What is required: Begin at the line below that has "This document covers" and stop after the line that has "Currently adding a". Please restate only those lines, word for word.

Collected data

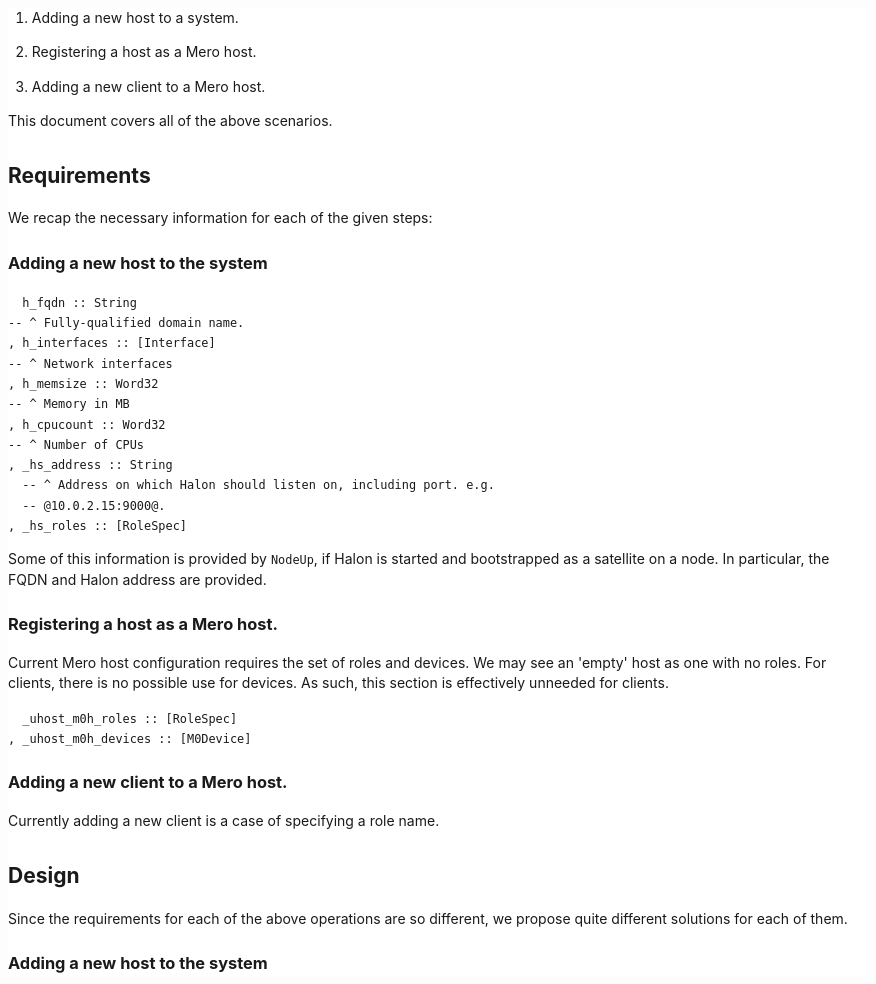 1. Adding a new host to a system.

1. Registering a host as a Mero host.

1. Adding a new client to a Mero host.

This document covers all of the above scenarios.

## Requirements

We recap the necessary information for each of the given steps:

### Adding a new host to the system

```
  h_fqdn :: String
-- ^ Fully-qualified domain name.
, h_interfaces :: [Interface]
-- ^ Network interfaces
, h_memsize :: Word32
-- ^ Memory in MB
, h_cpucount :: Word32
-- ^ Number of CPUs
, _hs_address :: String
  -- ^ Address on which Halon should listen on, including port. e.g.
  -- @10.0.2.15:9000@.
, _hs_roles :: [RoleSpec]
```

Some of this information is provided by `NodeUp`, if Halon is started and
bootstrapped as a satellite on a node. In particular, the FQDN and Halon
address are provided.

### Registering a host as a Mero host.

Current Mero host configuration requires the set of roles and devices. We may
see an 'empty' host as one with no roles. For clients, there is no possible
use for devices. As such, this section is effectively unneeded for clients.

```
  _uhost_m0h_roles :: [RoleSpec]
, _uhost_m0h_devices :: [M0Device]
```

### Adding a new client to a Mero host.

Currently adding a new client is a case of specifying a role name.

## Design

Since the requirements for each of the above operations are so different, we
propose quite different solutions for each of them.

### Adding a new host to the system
* * *
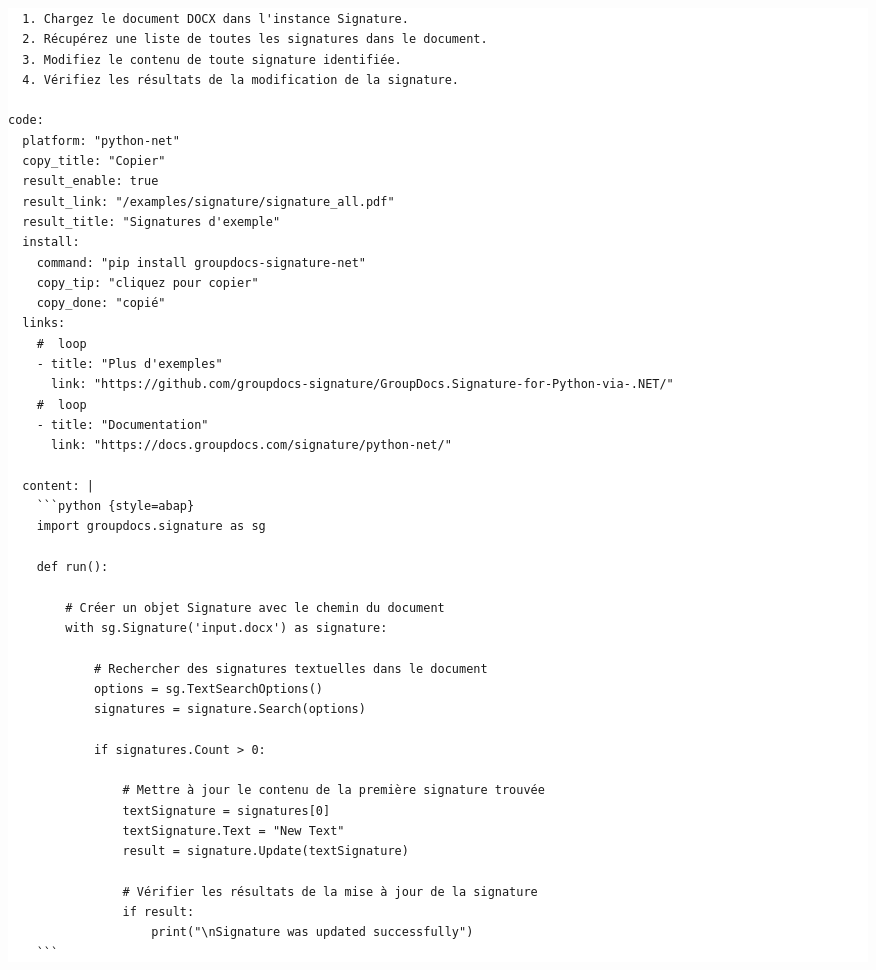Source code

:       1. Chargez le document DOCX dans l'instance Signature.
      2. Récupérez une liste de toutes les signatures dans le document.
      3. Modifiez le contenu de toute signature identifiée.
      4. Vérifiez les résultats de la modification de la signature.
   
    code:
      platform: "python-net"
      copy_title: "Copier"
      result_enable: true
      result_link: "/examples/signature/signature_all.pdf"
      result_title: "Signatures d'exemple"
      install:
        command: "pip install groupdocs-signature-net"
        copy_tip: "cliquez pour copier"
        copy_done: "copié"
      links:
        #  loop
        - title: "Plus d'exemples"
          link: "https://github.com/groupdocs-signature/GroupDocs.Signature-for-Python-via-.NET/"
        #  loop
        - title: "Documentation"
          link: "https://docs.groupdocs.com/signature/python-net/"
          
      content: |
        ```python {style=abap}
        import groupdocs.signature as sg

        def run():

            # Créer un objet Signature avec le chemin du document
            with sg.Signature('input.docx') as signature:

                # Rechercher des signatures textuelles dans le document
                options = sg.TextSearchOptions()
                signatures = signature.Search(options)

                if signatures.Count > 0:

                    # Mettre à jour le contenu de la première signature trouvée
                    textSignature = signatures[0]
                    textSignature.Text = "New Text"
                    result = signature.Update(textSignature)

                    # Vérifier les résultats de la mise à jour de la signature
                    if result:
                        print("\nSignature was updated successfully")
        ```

Response:
This document covers all of the above scenarios.

## Requirements

We recap the necessary information for each of the given steps:

### Adding a new host to the system

```
  h_fqdn :: String
-- ^ Fully-qualified domain name.
, h_interfaces :: [Interface]
-- ^ Network interfaces
, h_memsize :: Word32
-- ^ Memory in MB
, h_cpucount :: Word32
-- ^ Number of CPUs
, _hs_address :: String
  -- ^ Address on which Halon should listen on, including port. e.g.
  -- @10.0.2.15:9000@.
, _hs_roles :: [RoleSpec]
```

Some of this information is provided by `NodeUp`, if Halon is started and
bootstrapped as a satellite on a node. In particular, the FQDN and Halon
address are provided.

### Registering a host as a Mero host.

Current Mero host configuration requires the set of roles and devices. We may
see an 'empty' host as one with no roles. For clients, there is no possible
use for devices. As such, this section is effectively unneeded for clients.

```
  _uhost_m0h_roles :: [RoleSpec]
, _uhost_m0h_devices :: [M0Device]
```

### Adding a new client to a Mero host.

Currently adding a new client is a case of specifying a role name.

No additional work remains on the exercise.